I was in a conversation the other day with a mid-career woman in between jobs. She has been successful at a variety of companies with brands we know – in both tech and CPG. With the job market in tech as it seems to be these days, she is considering a shift from brand to product marketing. It seems there are more product marketing opportunities. She expressed the concern about being looked over by hiring managers due to a lack of product marketing experience.
NOTE: this post is not just for brand or product marketers.
It occurred to me, too often, recruiters and hiring managers look at a resume for vertical skills and experiences in whatever the subject matter may be, AND the boat on potentially GREAT employees can be missed by merely looking for cookie-cutter subject matter experience.
Subjects can be learned by anyone committed to learning. True strengths that can complement or catapult a team to greatness can be hard to come by. Take it from me. I very clearly remember the time when after 9 solid interviews, a recruiter told me there was hesitation to hire me because I was “considered a luxury”. I didn’t exactly know a lot about the bits and bytes of the product. But I do build lasting and trusting connections with enterprise customers and sellers, I tell memorable stories, and I had proven that I could offer and execute on high impact, creative ideas that helped a product or a team to stand out. Fortunately for everyone, the EVP/GM doing the hiring decided to take the risk, and it worked out.
This wasn’t the first time this had been the case in my career. There was the time when I was in a corporate product marketing role and wanted to go into the field selling deep tech to enterprises. There was the time I shifted from media sales to global OEM sales at a storage networking company (back then I didn’t know a network switch from a light switch). There was the time when I went from a large global networking company to a start-up selling to the CGI and visual effects community - about which I know nothing at the time.

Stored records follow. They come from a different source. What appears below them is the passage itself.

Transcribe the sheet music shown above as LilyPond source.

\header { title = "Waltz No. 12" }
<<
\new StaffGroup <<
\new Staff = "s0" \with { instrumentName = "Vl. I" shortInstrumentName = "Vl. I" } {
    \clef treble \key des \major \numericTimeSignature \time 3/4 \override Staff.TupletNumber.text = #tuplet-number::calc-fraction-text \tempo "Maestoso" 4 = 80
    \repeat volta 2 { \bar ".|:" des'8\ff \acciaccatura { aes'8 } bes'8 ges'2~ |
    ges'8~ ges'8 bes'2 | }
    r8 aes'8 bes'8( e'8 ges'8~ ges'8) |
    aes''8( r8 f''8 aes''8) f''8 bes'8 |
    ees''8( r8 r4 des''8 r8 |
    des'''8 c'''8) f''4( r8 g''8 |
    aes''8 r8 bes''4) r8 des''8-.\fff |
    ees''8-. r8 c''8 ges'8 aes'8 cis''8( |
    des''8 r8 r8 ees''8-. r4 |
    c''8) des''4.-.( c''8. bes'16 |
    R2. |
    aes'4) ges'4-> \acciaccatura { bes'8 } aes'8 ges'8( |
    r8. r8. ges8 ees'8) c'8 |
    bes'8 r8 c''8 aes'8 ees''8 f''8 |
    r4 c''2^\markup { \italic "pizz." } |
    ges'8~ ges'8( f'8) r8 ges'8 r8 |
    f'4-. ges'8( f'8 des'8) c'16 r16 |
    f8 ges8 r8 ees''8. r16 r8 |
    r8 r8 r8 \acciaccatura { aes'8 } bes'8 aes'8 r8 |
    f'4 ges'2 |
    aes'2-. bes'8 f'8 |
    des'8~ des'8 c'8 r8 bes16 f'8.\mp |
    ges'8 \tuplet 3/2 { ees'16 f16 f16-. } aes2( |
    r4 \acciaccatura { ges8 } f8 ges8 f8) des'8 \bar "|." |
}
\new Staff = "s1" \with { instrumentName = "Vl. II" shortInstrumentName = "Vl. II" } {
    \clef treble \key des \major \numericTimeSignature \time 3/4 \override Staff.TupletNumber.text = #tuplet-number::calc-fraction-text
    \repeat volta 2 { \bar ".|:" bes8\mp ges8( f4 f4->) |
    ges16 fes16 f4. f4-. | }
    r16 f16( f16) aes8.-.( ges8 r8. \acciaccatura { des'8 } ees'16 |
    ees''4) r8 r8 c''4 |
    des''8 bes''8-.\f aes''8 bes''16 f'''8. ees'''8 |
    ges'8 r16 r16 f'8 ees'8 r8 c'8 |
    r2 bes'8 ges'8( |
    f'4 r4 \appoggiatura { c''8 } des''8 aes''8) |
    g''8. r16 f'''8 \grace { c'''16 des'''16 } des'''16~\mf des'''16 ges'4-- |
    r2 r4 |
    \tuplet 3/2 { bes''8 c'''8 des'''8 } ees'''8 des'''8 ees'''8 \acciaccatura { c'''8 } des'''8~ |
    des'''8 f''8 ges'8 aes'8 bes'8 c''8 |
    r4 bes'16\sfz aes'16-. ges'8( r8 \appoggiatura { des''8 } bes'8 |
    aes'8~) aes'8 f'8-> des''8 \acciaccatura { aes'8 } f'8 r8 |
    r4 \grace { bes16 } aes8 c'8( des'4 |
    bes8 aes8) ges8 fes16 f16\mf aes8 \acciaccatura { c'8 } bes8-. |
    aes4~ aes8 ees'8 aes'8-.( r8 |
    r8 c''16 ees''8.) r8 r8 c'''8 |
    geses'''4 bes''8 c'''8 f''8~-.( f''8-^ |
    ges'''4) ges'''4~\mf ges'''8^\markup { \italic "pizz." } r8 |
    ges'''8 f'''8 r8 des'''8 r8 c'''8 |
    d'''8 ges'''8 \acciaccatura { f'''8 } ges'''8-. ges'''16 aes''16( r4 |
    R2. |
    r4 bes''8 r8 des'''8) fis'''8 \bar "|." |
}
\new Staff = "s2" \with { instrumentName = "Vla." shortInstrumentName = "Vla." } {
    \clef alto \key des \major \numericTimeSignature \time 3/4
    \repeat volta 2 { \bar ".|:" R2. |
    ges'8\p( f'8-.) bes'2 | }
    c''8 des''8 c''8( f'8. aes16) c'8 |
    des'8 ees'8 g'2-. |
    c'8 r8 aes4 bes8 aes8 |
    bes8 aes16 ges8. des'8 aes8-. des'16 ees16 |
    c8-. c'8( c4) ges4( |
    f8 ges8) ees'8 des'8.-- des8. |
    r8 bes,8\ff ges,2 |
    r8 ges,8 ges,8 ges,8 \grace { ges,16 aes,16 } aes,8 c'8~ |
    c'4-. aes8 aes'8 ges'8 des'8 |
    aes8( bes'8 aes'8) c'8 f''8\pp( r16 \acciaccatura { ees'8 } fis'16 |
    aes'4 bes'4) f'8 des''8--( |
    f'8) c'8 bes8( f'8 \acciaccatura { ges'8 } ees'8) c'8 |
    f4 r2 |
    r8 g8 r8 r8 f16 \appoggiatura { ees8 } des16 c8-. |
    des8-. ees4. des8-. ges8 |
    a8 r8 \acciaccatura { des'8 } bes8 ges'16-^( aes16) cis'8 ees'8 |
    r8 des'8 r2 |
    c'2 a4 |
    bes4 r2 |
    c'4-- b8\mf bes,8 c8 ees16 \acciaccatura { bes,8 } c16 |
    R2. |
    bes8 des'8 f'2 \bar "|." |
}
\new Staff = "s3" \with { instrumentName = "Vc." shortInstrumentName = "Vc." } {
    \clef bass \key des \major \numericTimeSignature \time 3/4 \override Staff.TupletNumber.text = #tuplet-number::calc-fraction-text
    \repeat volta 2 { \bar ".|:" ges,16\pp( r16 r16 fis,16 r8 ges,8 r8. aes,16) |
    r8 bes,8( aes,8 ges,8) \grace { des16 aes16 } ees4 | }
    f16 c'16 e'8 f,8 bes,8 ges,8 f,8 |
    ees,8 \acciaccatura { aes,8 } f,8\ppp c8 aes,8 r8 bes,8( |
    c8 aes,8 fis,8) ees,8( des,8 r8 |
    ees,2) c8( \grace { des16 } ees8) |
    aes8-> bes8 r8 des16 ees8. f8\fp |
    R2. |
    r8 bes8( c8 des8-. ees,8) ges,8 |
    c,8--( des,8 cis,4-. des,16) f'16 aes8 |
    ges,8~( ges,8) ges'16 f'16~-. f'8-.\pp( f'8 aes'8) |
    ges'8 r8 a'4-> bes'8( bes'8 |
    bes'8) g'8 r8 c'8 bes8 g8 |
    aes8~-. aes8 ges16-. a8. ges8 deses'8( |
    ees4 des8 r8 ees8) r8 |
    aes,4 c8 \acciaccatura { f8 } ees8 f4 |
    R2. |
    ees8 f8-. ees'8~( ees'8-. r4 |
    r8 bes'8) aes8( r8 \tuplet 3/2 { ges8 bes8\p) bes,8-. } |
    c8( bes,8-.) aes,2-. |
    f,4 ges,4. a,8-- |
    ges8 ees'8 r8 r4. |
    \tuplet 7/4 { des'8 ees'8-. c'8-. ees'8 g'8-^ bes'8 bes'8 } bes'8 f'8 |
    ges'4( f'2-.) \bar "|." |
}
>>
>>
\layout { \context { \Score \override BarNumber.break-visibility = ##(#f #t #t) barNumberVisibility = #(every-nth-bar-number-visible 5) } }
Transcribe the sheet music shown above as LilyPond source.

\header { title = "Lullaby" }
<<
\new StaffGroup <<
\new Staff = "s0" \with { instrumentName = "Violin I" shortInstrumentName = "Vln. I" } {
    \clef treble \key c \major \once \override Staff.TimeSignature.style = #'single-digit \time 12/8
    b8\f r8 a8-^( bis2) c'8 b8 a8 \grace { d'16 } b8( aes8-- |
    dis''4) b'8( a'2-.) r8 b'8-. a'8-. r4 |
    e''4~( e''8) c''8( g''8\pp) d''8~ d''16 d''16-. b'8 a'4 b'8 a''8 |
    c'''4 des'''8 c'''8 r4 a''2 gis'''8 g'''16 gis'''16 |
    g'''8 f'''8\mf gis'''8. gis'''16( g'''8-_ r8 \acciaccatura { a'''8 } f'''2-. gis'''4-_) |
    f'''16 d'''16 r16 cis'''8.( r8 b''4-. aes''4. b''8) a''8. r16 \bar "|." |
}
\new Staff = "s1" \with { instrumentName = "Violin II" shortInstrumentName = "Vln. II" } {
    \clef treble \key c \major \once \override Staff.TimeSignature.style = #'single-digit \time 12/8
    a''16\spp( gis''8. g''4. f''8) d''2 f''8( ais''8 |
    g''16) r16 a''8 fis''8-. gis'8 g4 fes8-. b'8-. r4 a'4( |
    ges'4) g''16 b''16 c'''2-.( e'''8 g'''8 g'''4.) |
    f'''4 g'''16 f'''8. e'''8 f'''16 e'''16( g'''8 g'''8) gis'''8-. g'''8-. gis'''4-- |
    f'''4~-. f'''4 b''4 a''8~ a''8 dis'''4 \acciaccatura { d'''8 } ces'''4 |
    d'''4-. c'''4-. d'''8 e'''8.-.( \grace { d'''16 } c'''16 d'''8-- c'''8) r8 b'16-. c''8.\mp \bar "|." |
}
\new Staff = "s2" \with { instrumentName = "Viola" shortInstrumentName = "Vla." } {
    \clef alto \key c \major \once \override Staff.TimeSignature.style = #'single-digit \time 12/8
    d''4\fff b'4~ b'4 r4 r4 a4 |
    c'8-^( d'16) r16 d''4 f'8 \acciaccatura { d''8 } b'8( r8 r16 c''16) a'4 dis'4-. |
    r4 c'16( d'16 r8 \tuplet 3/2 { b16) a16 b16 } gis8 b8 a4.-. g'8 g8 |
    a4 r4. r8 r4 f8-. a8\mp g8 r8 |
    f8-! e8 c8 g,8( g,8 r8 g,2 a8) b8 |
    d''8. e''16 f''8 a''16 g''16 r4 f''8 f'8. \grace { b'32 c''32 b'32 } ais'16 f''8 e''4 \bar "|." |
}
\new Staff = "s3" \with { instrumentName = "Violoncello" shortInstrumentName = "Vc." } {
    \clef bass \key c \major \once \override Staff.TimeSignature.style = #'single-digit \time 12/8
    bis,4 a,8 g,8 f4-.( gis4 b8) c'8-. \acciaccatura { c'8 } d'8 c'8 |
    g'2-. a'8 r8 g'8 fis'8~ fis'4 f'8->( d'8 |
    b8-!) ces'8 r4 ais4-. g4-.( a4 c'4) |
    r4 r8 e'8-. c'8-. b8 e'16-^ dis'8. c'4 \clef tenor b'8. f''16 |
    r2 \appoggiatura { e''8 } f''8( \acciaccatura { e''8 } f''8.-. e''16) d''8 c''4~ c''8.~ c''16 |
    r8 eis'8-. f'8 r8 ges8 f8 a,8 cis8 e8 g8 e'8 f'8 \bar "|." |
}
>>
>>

My point is, in none of these cases was I a subject matter expert. All I had was a willingness to learn and my own unique superpowers. So, really, for job hunters: if you’re serious about a role and know you can do it, if the will is there, there is always a way. Don’t count yourself out because someone told you that you need subject matter experience.
If I am to draw from my own experiences, here are a few rules to follow:
1) You are selling Product YOU. And who you are BEING as you go for the role matters more than your experience on paper. This is about mindset & how you choose to show up! And it is a choice. Are you exuding confidence, assertiveness (not cockiness), and the belief that you ARE the one who will bring the most value to a role (despite cultural norms)?
2) Be a detective and an active and curious listener. And by curious listener, I mean, listen with all your senses before and during interviews (what you hear, observe, intuition) to understand what a company may need most from this role. Ask what’s important about the role. Be a detective and paint a picture of what it would look like to add the most value to this role. This is a VERY important step, because again, you are about to SELL YOU as the one who the hiring company believes can best address their expressed and unexpressed needs!
3) Know your unique strengths and map them to the role. Are you a connector? Are great with data? Are you a storyteller? Are you a team leader and productivity motivator? Are you a quick learner and a great writer? Are you a great cross-functional collaborator? Are you a creative problem-solver? Are you a critical thinker? Make a list of your strongest attributes and your most interesting examples. How do these attributes make you a great fit for this role – even more than the person with loads of subject matter experience?
4) Be authentically you. In the whole world, there is only one you! Too often interviewees look to emulate someone else because they believe ‘that’s’ what looks like someone successful in a role. And perhaps someone else IS successful – in their version of the role. But only that person can be the best version of themself. Only you can be the best version of you! So, own it!
For companies: MIT studies have shown that teams with the highest levels of collective intelligence are not the ones with the same ideas and perspectives being shared by one or two people. They are teams where all people get the opportunity to share, and even more so, teams with different backgrounds, perspective and strengths. (In fact, as an extension to this work, MIT studies have shown that more women on a team augment collective intelligence.)
So, whether you are interviewing or hiring, avoid the trap of subject matter experience as the primary gauge for determining fit. There is a sea of outstanding people out there with a tremendous amount of value to bring to a company – especially in today’s unpredictable workplace! Whether you’re doing the interviewing or the hiring, instead, prioritize mindset, unique strengths, and potential to unlock true value for your most important goals.